Huntington Beach can’t dodge affordable housing mandate

view original post

Hillel Aron

(CN) — The California Court of Appeals has upheld a Superior Court judge’s order compelling Huntington Beach to produce a plan to build more housing.

The panel also agreed to a request by the state to add more teeth to the order. Huntington Beach will now have 120 days to draw up its “housing element,” a state-mandated plan to allow more housing to be constructed. The seaside Orange County city will have only limited authority over permitting, zoning and subdivision approvals until the plan is completed.

“Huntington Beach officials have wasted vast sums of taxpayer dollars to defend clearly unlawful NIMBY policies,” said Governor Gavin Newsom in a written statement. “They are failing their own citizens — by wasting time and money that could be used to create much-needed housing. No more excuses — every city must follow state law and do its part to build more housing.”

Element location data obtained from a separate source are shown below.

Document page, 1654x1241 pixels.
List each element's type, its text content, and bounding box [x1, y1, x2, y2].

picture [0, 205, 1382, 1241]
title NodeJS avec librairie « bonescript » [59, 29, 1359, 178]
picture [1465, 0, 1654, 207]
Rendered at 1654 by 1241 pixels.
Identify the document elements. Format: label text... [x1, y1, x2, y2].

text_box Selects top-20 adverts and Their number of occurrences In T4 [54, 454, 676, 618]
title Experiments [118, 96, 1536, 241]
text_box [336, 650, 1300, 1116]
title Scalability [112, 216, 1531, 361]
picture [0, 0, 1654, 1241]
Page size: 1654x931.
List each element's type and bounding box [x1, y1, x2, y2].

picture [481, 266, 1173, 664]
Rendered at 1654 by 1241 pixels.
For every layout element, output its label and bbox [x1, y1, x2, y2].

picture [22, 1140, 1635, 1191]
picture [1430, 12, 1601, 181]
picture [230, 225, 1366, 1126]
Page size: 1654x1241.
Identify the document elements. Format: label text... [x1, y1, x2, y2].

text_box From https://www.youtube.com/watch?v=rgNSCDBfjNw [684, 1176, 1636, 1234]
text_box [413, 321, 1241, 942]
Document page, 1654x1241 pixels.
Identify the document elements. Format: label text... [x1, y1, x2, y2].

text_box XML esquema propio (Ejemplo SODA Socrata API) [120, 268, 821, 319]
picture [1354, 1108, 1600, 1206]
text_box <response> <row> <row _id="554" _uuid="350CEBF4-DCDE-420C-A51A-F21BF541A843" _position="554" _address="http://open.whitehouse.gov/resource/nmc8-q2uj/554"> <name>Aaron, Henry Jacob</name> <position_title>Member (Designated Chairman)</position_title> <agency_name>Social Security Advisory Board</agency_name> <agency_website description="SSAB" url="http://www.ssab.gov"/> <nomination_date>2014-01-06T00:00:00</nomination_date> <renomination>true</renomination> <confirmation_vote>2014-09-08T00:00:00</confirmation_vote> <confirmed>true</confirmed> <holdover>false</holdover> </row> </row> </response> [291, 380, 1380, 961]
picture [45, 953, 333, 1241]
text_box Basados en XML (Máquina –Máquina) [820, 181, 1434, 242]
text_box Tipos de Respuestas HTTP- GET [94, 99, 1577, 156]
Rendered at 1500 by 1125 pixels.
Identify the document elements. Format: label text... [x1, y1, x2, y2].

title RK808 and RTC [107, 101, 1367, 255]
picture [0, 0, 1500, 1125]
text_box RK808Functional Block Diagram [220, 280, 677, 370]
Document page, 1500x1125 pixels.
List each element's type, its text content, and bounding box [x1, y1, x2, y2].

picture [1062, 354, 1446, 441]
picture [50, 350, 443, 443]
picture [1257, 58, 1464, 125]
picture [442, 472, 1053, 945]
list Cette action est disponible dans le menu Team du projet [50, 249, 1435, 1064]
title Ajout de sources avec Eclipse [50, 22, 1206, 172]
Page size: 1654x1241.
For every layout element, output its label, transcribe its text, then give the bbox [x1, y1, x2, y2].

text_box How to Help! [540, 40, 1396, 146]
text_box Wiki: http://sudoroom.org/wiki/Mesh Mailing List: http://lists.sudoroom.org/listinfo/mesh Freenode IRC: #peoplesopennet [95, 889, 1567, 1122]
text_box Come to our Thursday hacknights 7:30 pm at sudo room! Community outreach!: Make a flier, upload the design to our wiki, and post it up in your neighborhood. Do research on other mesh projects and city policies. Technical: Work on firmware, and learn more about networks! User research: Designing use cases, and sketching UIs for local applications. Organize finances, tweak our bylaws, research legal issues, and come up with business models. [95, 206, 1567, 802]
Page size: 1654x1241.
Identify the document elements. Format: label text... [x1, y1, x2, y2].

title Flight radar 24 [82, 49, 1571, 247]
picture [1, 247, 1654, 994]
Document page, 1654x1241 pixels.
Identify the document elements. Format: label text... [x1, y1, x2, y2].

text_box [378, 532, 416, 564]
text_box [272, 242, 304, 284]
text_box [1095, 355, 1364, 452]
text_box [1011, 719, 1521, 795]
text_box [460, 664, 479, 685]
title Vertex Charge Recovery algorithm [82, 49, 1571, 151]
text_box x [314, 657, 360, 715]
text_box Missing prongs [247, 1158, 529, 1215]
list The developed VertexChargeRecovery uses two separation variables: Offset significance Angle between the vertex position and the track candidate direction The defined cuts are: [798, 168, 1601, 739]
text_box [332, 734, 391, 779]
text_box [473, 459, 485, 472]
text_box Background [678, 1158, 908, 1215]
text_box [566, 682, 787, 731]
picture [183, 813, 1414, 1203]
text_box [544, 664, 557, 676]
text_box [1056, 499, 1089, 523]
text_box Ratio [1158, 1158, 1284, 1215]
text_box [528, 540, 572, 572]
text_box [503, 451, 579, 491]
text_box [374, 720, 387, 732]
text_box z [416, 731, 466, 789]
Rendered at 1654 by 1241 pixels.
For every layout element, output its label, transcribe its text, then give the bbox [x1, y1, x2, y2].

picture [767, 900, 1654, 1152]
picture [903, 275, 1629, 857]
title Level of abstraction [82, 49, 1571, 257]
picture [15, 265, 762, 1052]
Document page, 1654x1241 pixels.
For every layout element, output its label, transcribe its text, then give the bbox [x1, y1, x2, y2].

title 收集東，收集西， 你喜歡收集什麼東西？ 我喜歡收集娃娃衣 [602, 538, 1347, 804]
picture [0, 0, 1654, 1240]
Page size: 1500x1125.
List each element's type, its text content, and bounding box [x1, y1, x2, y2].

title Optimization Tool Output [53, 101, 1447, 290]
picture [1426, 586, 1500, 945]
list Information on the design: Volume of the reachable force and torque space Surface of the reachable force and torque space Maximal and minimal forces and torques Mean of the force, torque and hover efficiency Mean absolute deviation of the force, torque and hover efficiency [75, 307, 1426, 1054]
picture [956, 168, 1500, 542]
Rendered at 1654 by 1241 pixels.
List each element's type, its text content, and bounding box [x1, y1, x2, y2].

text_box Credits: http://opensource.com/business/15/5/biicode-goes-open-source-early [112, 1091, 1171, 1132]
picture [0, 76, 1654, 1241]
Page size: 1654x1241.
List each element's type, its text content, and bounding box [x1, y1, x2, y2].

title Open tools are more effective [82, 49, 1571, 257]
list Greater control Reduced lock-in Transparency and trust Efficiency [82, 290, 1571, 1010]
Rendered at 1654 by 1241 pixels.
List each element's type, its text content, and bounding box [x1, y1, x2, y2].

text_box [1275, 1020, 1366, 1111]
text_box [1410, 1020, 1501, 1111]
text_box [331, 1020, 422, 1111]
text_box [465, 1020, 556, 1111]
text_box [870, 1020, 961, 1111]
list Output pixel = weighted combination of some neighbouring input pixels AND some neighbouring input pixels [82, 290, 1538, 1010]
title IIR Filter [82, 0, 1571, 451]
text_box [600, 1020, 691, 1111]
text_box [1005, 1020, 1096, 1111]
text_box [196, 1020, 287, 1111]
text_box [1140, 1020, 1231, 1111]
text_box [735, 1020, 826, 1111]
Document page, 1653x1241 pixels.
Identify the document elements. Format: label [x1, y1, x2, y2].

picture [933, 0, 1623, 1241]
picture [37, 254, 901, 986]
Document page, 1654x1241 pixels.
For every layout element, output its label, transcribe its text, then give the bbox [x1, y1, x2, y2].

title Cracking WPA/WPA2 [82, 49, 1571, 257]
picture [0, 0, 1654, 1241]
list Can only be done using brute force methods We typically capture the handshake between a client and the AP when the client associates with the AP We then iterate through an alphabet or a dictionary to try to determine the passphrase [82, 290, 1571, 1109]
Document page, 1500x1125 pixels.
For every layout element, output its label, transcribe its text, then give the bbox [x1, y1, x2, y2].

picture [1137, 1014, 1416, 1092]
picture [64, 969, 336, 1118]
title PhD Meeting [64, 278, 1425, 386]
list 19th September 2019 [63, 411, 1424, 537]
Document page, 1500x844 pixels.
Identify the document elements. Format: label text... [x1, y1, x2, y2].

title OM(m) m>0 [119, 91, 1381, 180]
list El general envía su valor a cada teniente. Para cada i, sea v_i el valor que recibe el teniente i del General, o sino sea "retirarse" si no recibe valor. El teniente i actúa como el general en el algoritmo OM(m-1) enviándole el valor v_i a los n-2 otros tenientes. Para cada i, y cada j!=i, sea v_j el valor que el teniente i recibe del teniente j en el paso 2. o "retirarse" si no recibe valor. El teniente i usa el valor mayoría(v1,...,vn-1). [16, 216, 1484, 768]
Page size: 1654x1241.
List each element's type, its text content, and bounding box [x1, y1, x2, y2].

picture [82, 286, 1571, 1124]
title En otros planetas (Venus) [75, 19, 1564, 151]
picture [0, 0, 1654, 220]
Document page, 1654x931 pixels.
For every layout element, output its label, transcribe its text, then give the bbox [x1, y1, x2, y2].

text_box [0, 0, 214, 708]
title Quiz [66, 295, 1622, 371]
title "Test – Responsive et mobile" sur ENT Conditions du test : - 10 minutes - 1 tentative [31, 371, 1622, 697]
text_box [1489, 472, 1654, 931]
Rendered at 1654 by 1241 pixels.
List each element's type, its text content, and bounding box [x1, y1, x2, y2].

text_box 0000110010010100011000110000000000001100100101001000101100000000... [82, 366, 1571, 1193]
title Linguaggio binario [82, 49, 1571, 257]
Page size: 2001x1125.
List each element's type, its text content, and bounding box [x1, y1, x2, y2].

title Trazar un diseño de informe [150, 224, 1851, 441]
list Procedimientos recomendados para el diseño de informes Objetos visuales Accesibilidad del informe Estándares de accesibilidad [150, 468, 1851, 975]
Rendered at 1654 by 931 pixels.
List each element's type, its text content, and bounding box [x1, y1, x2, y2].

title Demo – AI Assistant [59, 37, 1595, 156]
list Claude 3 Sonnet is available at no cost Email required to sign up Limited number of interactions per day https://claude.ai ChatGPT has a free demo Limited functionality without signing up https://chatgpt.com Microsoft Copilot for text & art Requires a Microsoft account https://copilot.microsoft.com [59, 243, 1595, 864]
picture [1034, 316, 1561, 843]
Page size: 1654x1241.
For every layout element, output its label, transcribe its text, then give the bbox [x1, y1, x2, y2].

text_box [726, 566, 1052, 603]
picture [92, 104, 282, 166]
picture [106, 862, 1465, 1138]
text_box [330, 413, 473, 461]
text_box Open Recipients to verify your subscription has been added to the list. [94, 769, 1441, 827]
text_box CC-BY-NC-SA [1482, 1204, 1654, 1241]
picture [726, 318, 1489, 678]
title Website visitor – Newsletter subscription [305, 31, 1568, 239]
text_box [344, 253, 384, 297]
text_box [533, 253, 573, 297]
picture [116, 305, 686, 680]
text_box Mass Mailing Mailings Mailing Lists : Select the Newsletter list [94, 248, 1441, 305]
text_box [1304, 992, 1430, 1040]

Since 1969, cities have been required to, every eight years, produce a housing element — an outline for how a city will allow for the construction of more housing at different income levels. In an effort to ease its longtime housing crisis, California has passed a multitude of laws over the years in an attempt to boost home production. Among these, it has strengthened the housing element law and introduced penalties for not producing one.

Huntington Beach — or Surf City, as it is fond of calling itself — was required to produce its revised housing element by October 2021. Its refusal became just one front in a multifaceted legal war with the state that included lawsuits over the city’s voter ID lawtrans rights for students and a number of housing-related mandates. Governor Gavin Newsom has called Huntington Beach “Exhibit A of what NIMBYism looks like.”

California sued Huntington Beach in 2023 for deliberately shirking the housing element law. In 2024, a Superior Court judge in San Diego agreed that the city had violated the law, but she declined to set a 120-day deadline for Surf City to remedy the matter. The city appealed the ruling, while the state appealed the lack of a deadline.

On Thursday, a three-judge panel sided with the state on both matters.

“The city of Huntington Beach, a charter city, was required to approve its most recent housing element revision by October 15, 2021,” wrote Fourth Appellate District Justice Judith McConnell. “At present, nearly four years after that deadline, the city has refused to adopt a revised housing element based on its stated concern that a revised housing element would harm the environment because it would force the city to plan for the construction of an excessively high number of affordable housing units.”

Huntington Beach had long argued that, as a charter city, it is exempt from various state laws. The lower court rejected that argument, and the appellate panel did as well.

McConnell added that “the trial court erred by omitting the 120-day compliance deadline” from the order, and that the judge also should have imposed provisional penalties on Huntington Beach — namely, limiting the city’s “authority over permitting, zoning and subdivision approval” until its housing element is approved.

“The provisional remedies are also crucial to cure a city’s violations and effectuate the state’s housing laws,” McConnell wrote. “As one court recently observed, ’local governments are susceptible to ‘not in my backyard’ (or NIMBY) pressure… because local governments would not address the housing shortage if left to their own devices, state intervention is sensible — if not outright necessary.’”

Fourth Appellate District Justices Jose Castillo and David Rubin rounded out the panel along with McConnell.

California Attorney General Rob Bonta said Huntington Beach is “running out of excuses.”

“The consequences for failing to plan for its fair share of housing are becoming clearer and more serious,” Bonta said in a written statement. “At a time when California is experiencing a housing crisis of epic proportions, the city’s continued reluctance to follow the law is inexcusable, and we have been in court seeking accountability.”

In a statement, Huntington Beach attorney Michael Vigliotta said the city won’t back down from defending local control over housing matters.

“Huntington Beach remains deeply concerned about the impacts of state housing mandates on our environment, infrastructure, and beach community character,” Vigliotta said. “We are working with outside counsel to evaluate the court of appeal ruling. The court remanded the case to the superior court for further litigation.”